Board sailing, or wind surfing, combines surfing and sailing into a new way to have fun on the water. Attaching a sail to a surfboard allows the board sailor to zoom through the waves with more speed and control than a surfer has.

      Board sailing injuries occur mostly in the shoulder. Shoulder stress from controlling the sail against a sudden gust of wind can lead to rotator cuff muscle strains and shoulder tendititis. The constant pulling on the sail can also cause a form of tennis elbow on the inside of the elbow. The standard rotator-cuff-strengthening program described in Chapter 6 can be used to treat the shoulder injuries, and the elbow exercises described in Chapter 8 can treat the tennis elbow.

      Surfers must get used to being thrown against the sea floor or being hit by a surfboard. The seriousness and site of the injury determines the treatment. Bruises should be iced immediately and rested; a deep cut or fracture needs immediate medical attention. There's not much a surfer can do to prevent injuries except to avoid surf that is beyond his or her capabilities.
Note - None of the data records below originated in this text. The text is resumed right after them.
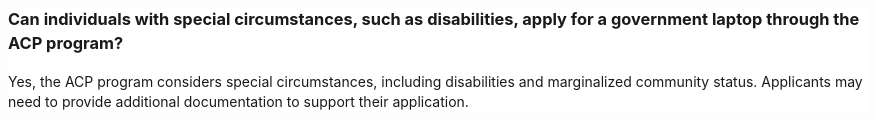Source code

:### Can individuals with special circumstances, such as disabilities, apply for a government laptop through the ACP program?
Yes, the ACP program considers special circumstances, including disabilities and marginalized community status. Applicants may need to provide additional documentation to support their application.
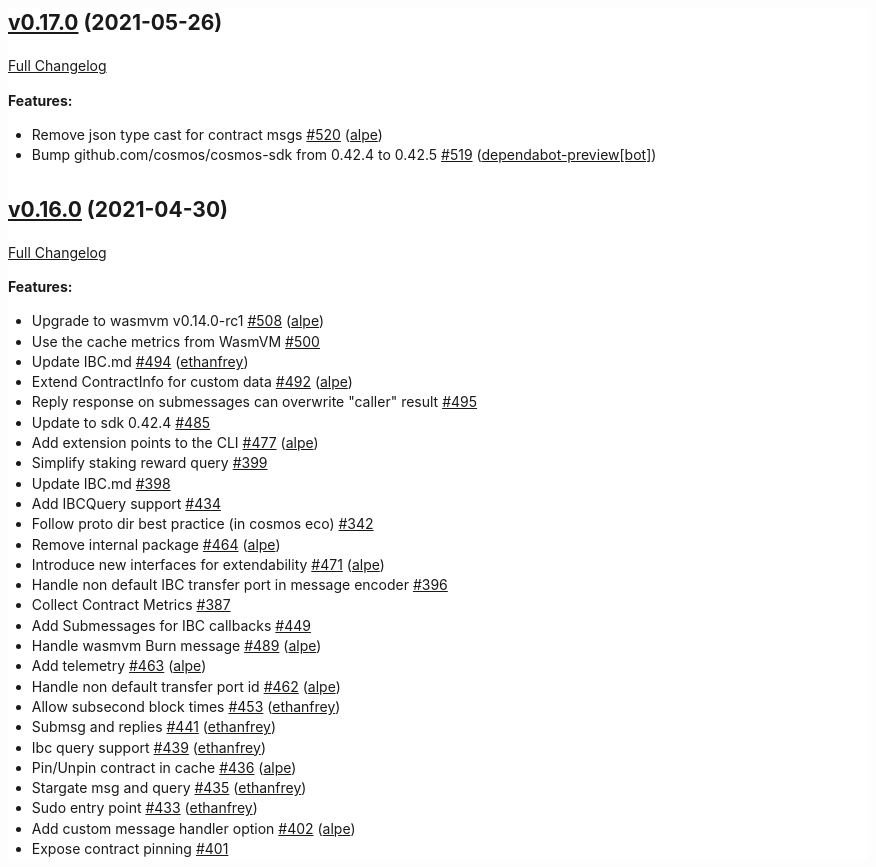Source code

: ## [v0.17.0](https://github.com/andromedaprotocol/wasmd/tree/v0.17.0) (2021-05-26)

[Full Changelog](https://github.com/andromedaprotocol/wasmd/compare/v0.16.0...v0.17.0)

**Features:**
- Remove json type cast for contract msgs [\#520](https://github.com/andromedaprotocol/wasmd/pull/520) ([alpe](https://github.com/alpe))
- Bump github.com/cosmos/cosmos-sdk from 0.42.4 to 0.42.5 [\#519](https://github.com/andromedaprotocol/wasmd/pull/519) ([dependabot-preview[bot]](https://github.com/apps/dependabot-preview))

## [v0.16.0](https://github.com/andromedaprotocol/wasmd/tree/v0.16.0) (2021-04-30)

[Full Changelog](https://github.com/andromedaprotocol/wasmd/compare/v0.15.1...v0.16.0)

**Features:**
- Upgrade to wasmvm v0.14.0-rc1 [\#508](https://github.com/andromedaprotocol/wasmd/pull/508) ([alpe](https://github.com/alpe))
- Use the cache metrics from WasmVM [\#500](https://github.com/andromedaprotocol/wasmd/issues/500)
- Update IBC.md [\#494](https://github.com/andromedaprotocol/wasmd/pull/494) ([ethanfrey](https://github.com/ethanfrey))
- Extend ContractInfo for custom data [\#492](https://github.com/andromedaprotocol/wasmd/pull/492) ([alpe](https://github.com/alpe))
- Reply response on submessages can overwrite "caller" result [\#495](https://github.com/andromedaprotocol/wasmd/issues/495)
- Update to sdk 0.42.4 [\#485](https://github.com/andromedaprotocol/wasmd/issues/485)
- Add extension points to the CLI [\#477](https://github.com/andromedaprotocol/wasmd/pull/477) ([alpe](https://github.com/alpe))
- Simplify staking reward query [\#399](https://github.com/andromedaprotocol/wasmd/issues/399)
- Update IBC.md [\#398](https://github.com/andromedaprotocol/wasmd/issues/398)
- Add IBCQuery support [\#434](https://github.com/andromedaprotocol/wasmd/issues/434)
- Follow proto dir best practice \(in cosmos eco\) [\#342](https://github.com/andromedaprotocol/wasmd/issues/342)
- Remove internal package [\#464](https://github.com/andromedaprotocol/wasmd/pull/464) ([alpe](https://github.com/alpe))
- Introduce new interfaces for extendability [\#471](https://github.com/andromedaprotocol/wasmd/pull/471) ([alpe](https://github.com/alpe))
- Handle non default IBC transfer port in message encoder [\#396](https://github.com/andromedaprotocol/wasmd/issues/396)
- Collect Contract Metrics [\#387](https://github.com/andromedaprotocol/wasmd/issues/387)
- Add Submessages for IBC callbacks [\#449](https://github.com/andromedaprotocol/wasmd/issues/449)
- Handle wasmvm Burn message [\#489](https://github.com/andromedaprotocol/wasmd/pull/489) ([alpe](https://github.com/alpe))
- Add telemetry [\#463](https://github.com/andromedaprotocol/wasmd/pull/463) ([alpe](https://github.com/alpe))
- Handle non default transfer port id [\#462](https://github.com/andromedaprotocol/wasmd/pull/462) ([alpe](https://github.com/alpe))
- Allow subsecond block times [\#453](https://github.com/andromedaprotocol/wasmd/pull/453) ([ethanfrey](https://github.com/ethanfrey))
- Submsg and replies [\#441](https://github.com/andromedaprotocol/wasmd/pull/441) ([ethanfrey](https://github.com/ethanfrey))
- Ibc query support [\#439](https://github.com/andromedaprotocol/wasmd/pull/439) ([ethanfrey](https://github.com/ethanfrey))
- Pin/Unpin contract in cache [\#436](https://github.com/andromedaprotocol/wasmd/pull/436) ([alpe](https://github.com/alpe))
- Stargate msg and query [\#435](https://github.com/andromedaprotocol/wasmd/pull/435) ([ethanfrey](https://github.com/ethanfrey))
- Sudo entry point [\#433](https://github.com/andromedaprotocol/wasmd/pull/433) ([ethanfrey](https://github.com/ethanfrey))
- Add custom message handler option [\#402](https://github.com/andromedaprotocol/wasmd/pull/402) ([alpe](https://github.com/alpe))
- Expose contract pinning [\#401](https://github.com/andromedaprotocol/wasmd/issues/401)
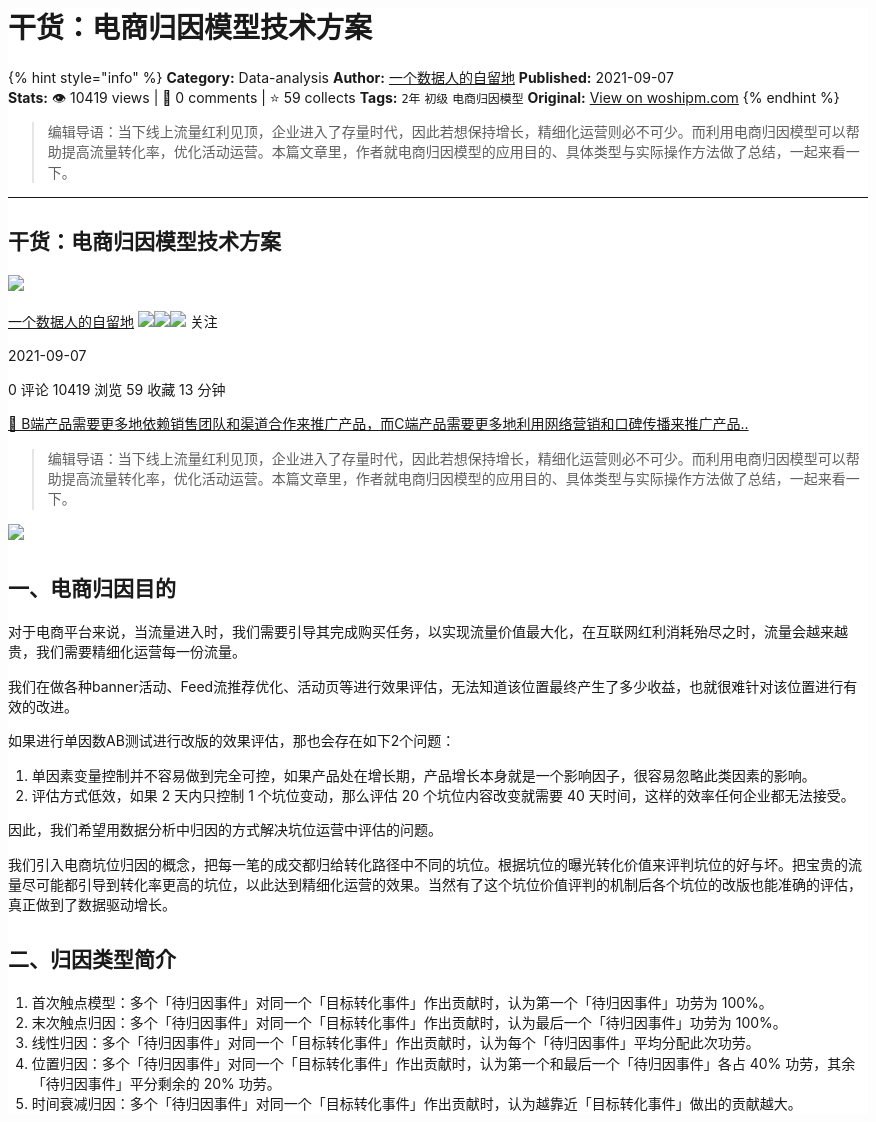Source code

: # 干货：电商归因模型技术方案
{% hint style="info" %}
**Category:** Data-analysis
**Author:** [一个数据人的自留地](https://www.woshipm.com/u/49446)
**Published:** 2021-09-07  
**Stats:** 👁️ 10419 views | 💬 0 comments | ⭐ 59 collects
**Tags:** `2年` `初级` `电商归因模型`
**Original:** [View on woshipm.com](https://www.woshipm.com/data-analysis/5125864.html)
{% endhint %}
> 编辑导语：当下线上流量红利见顶，企业进入了存量时代，因此若想保持增长，精细化运营则必不可少。而利用电商归因模型可以帮助提高流量转化率，优化活动运营。本篇文章里，作者就电商归因模型的应用目的、具体类型与实际操作方法做了总结，一起来看一下。

---

## 干货：电商归因模型技术方案

[![](https://image.woshipm.com/wp-files/2021/09/3YqDNh5meg7ejNmhJ5Ci.jpeg!/both/72x72)](https://www.woshipm.com/u/49446)

[一个数据人的自留地](https://www.woshipm.com/u/49446) ![](https://static.woshipm.com/tag/1121_1@2x.png)![](https://static.woshipm.com/tag/1301_1@2x.png)![](https://static.woshipm.com/tag/2103_1@2x.png) 关注

2021-09-07

0 评论 10419 浏览 59 收藏 13 分钟

[🔗 B端产品需要更多地依赖销售团队和渠道合作来推广产品，而C端产品需要更多地利用网络营销和口碑传播来推广产品..](https://ke.qidianla.com/courses/bcpm)

> 编辑导语：当下线上流量红利见顶，企业进入了存量时代，因此若想保持增长，精细化运营则必不可少。而利用电商归因模型可以帮助提高流量转化率，优化活动运营。本篇文章里，作者就电商归因模型的应用目的、具体类型与实际操作方法做了总结，一起来看一下。

![](https://image.woshipm.com/wp-files/2021/09/P9uCDumqHiEiWbEPGMAn.jpg)

## 一、电商归因目的

对于电商平台来说，当流量进入时，我们需要引导其完成购买任务，以实现流量价值最大化，在互联网红利消耗殆尽之时，流量会越来越贵，我们需要精细化运营每一份流量。

我们在做各种banner活动、Feed流推荐优化、活动页等进行效果评估，无法知道该位置最终产生了多少收益，也就很难针对该位置进行有效的改进。

如果进行单因数AB测试进行改版的效果评估，那也会存在如下2个问题：

1.  单因素变量控制并不容易做到完全可控，如果产品处在增长期，产品增长本身就是一个影响因子，很容易忽略此类因素的影响。
2.  评估方式低效，如果 2 天内只控制 1 个坑位变动，那么评估 20 个坑位内容改变就需要 40 天时间，这样的效率任何企业都无法接受。

因此，我们希望用数据分析中归因的方式解决坑位运营中评估的问题。

我们引入电商坑位归因的概念，把每一笔的成交都归给转化路径中不同的坑位。根据坑位的曝光转化价值来评判坑位的好与坏。把宝贵的流量尽可能都引导到转化率更高的坑位，以此达到精细化运营的效果。当然有了这个坑位价值评判的机制后各个坑位的改版也能准确的评估，真正做到了数据驱动增长。

## 二、归因类型简介

1.  首次触点模型：多个「待归因事件」对同一个「目标转化事件」作出贡献时，认为第一个「待归因事件」功劳为 100%。
2.  末次触点归因：多个「待归因事件」对同一个「目标转化事件」作出贡献时，认为最后一个「待归因事件」功劳为 100%。
3.  线性归因：多个「待归因事件」对同一个「目标转化事件」作出贡献时，认为每个「待归因事件」平均分配此次功劳。
4.  位置归因：多个「待归因事件」对同一个「目标转化事件」作出贡献时，认为第一个和最后一个「待归因事件」各占 40% 功劳，其余「待归因事件」平分剩余的 20% 功劳。
5.  时间衰减归因：多个「待归因事件」对同一个「目标转化事件」作出贡献时，认为越靠近「目标转化事件」做出的贡献越大。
How to Improve Your Swimming

Swimming works all of the body parts, so you need a total-body conditioning program. It is extremely important to keep the rotator cuff muscles and shoulder joints tight, so you should make shoulder-strengthening exercises part of your regular workout routine. You should use free weights rather than an exercise machine, since the free weights allow you to isolate the rotator cuff muscles. Exercise machines require you to lift too much weight, thus forcing you to use other shoulder muscles in addition to your rotator cuffs.

      Swimmers know that they can swim farther and faster if they train with weights. The U.S. women swimmers have become the leaders in the women's weight-training movement because of their recent success. Many world records have been broken since women began to train with weights regularly.

      As in any sport, warming up and stretching are important. A few minutes of stretching before and after swimming will make your stroke smoother and more efficient and will help relieve muscle soreness.

      If you are just starting to swim, try to swim continuously for at least 10 minutes. Once you can do that comfortably, increase your swim time by 2 minutes every third session. Then try to add a set of 10 sprints of about 50 yards each. Rest for about 30 seconds in between.

      Canoers need a program to strengthen the upper body to increase both the strength of their pull through the water and their endurance. Rowers need general strength training, since leg drive, back strength, and upper-body strength are all important. Back flexibility exercises will also help prevent muscle pulls.

      Board sailors also need upper-body strengthening and should concentrate on the upper trunk, shoulders, and arms.

      Lower-body strength is the key to controlling the surfboard. Surfers should do leg extensions, leg curls, leg presses, and calf raises. Since surfing requires good balance, I recommend the balance training described in Chapter 19 as well.

Get a Stroke Coach

More recreational swimmers are turning to swimming coaches to boost their performance. A coach can provide a structured, systematic fitness routine. A coach can also help you set realistic goals and then help you achieve them. For triathletes, a coach may be necessary to guide the transition to a new sport.

      If you don't have good stroke mechanics, your time spent swimming will be more of a chore than a pleasure. All parts of your stroke are integrally linked. Head position and kick determine how high you ride in the water. The timing of your breathing affects your alignment and, to some extent, the path of your arms as you swim.

      A coach can teach you how to cover the same distance with fewer strokes, making you a more efficient swimmer. Even older swimmers can become faster by learning to be more efficient through improved technique.

      To find a coach, check with your local "Y," high school, or college. The most reliable coaches are certified by the American Swimming Coaches Association.